Analyzing Pres. Trump’s Energy Executive Orders
January 23, 2025
After reviewing President Trump’s energy Executive Orders issued on Inauguration Day, it’s clear that energy is a major policy priority and his policies are 180 degrees from the former president’s. The Alliance eagerly looks forward to supporting the new administration as it sets about implementing the myriad policy actions that will flow from the Unleashing American Energy order.
Someone very savvy was behind it and clearly took in a lot of input from those of us who know how to get things done. Here are some of the provisions of particular note:
• States that the broad policy is to encourage exploration and production on federal lands and waters and protect America’s energy dominance and security.
• Lifts the ban on LNG exports by directing the Department of Energy to move forward with export approvals.
• Requires agencies to review all existing regulations, settlements, and other agency actions that burden energy development. This is particularly helpful as we seek to address the last-minute agency actions from the Biden administration that Charlotte has been writing about the last few weeks. It also helps us with remedy for our litigation related to leasing and various rules.
• Directs the Interior Department and other agencies to eliminate delays, including NEPA and judicial delays, and expedite permitting, with emphasis on pipeline permits.
• Starts the process of rescinding the damaging Biden NEPA Phase 2 Council of Environmental Quality (CEQ) regulations and streamlining implementation of the NEPA reforms we won in the Fiscal Responsibility Act, which the Biden administration had distorted into more NEPA obstacles.
• Eliminates electric vehicle (EV) mandates and other provisions that limit consumer choice in light bulbs and various home appliances.
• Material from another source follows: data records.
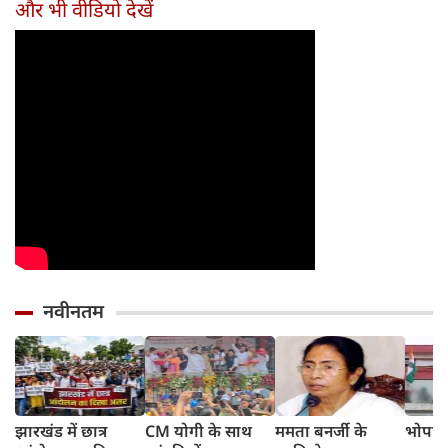
और भी वीडियो देखें
नवीनतम
झारखंड में छात्र
CM योगी के साथ
ममता बनर्जी के
भोपाल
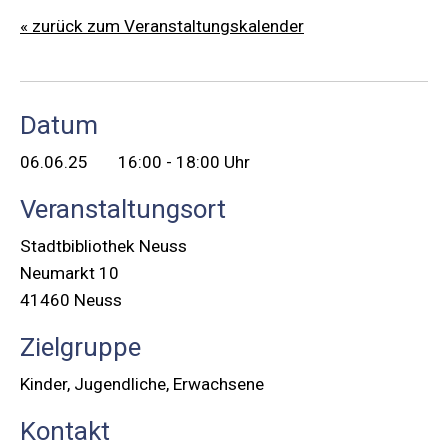
« zurück zum Veranstaltungskalender
Datum
06.06.25
16:00 - 18:00 Uhr
Veranstaltungsort
Stadtbibliothek Neuss
Neumarkt 10
41460 Neuss
Zielgruppe
Kinder, Jugendliche, Erwachsene
Kontakt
• Revokes several Biden EOs regarding climate change, subsidies, and environmental justice, among others. Regarding climate, there are some particularly aggressive actions:
- Eliminates the Interagency Working Group on the Social Cost of Greenhouse Gases and other efforts to implement a social cost of carbon. For those of us who geek out on the particulars, it gets down to the level of calling out the monkey business on discount rates in the Office of Management and Budget’s (OMB) Circular A-4. Like I said, they had some smart people working on this!
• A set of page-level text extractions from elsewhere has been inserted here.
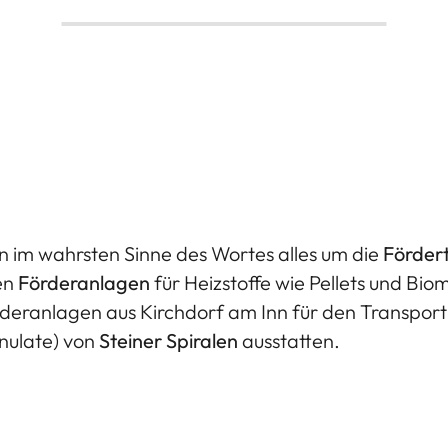
en im wahrsten Sinne des Wortes alles um die
Förder
en
Förderanlagen
für Heizstoffe wie Pellets und Bi
örderanlagen aus Kirchdorf am Inn für den Transport 
anulate) von
Steiner Spiralen
ausstatten.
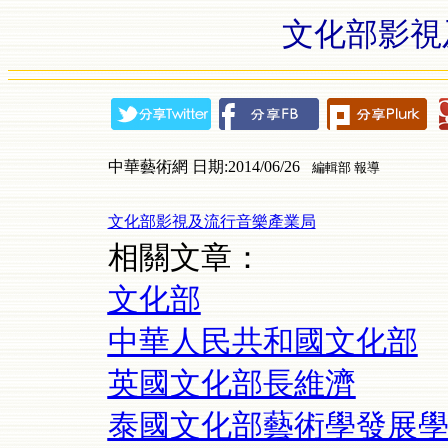
文化部影視
中華藝術網 日期:2014/06/26
編輯部 報導
文化部影視及流行音樂產業局
相關文章：
文化部
中華人民共和國文化部
英國文化部長維濟
泰國文化部藝術學發展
- Directs EPA to reconsider the endangerment finding for greenhouse gases!
- Terminates the “green new deal” by halting the disbursement of funds under the Inflation Reduction Act and the Infrastructure Investment and Jobs Act for such things as EV charging stations and presumably renewable subsidies and climate grants while a 90-day review is conducted. Funding from both Biden-era laws was over two trillion dollars, although likely only a fraction can be clawed back.
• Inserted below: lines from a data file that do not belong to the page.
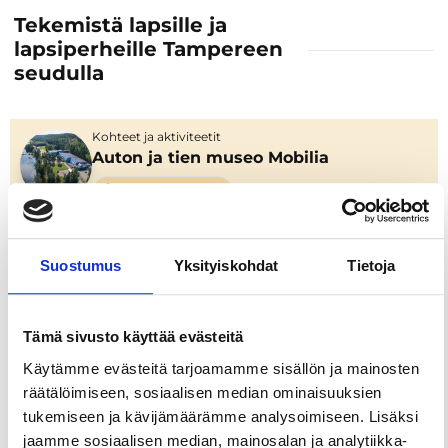
Tekemistä lapsille ja
lapsiperheille Tampereen
seudulla
Kohteet ja aktiviteetit
Auton ja tien museo Mobilia
Museot & galleriat
Kohteet ja aktiviteetit
Rallimuseo
Suostumus
Yksityiskohdat
Tietoja
Museot & galleriat
Tämä sivusto käyttää evästeitä
Kohteet ja aktiviteetit
Aron ranta
Käytämme evästeitä tarjoamamme sisällön ja mainosten
räätälöimiseen, sosiaalisen median ominaisuuksien
Lapsille & perheille
tukemiseen ja kävijämäärämme analysoimiseen. Lisäksi
jaamme sosiaalisen median, mainosalan ja analytiikka-
Kohteet ja aktiviteetit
• Includes several measures to spur mining of critical minerals.
• Ceases the American Climate Corps program completely, which didn’t affect us but always struck me as a bit Maoist, with untrained young people spreading the gospel of climate justice.
Energy Emergency
In other Executive Orders, the declaration of an “energy emergency” is rightly not justified with respect to our industry but rather to grid reliability issues, critical minerals, and lack of refining capacity and pipelines in the Northeast and West Coast—a callout that is somewhere between trolling and true. The order directs agencies to exercise any lawful emergency authorities they have to facilitate energy permitting, including Endangered Species Act consultations in emergencies.
Other Orders
President Trump also signed orders on Unleashing Alaska’s Extraordinary Resource Potential and a temporary withdrawal of offshore wind leasing, which seems like tit for tat for Biden’s last-minute withdrawal from oil leasing of 625 million acres of the Outer Continental Shelf. The Putting America First in International Environmental Agreements is the withdrawal from the Paris Climate Accord and any commitment under the United Nations Framework Convention on Climate Change.
Those are the highlights as I see them, but there’s a lot packed in there. We’ll be working with the new administration to help implement many provisions, particularly on our bread-and-butter permitting and leasing issues.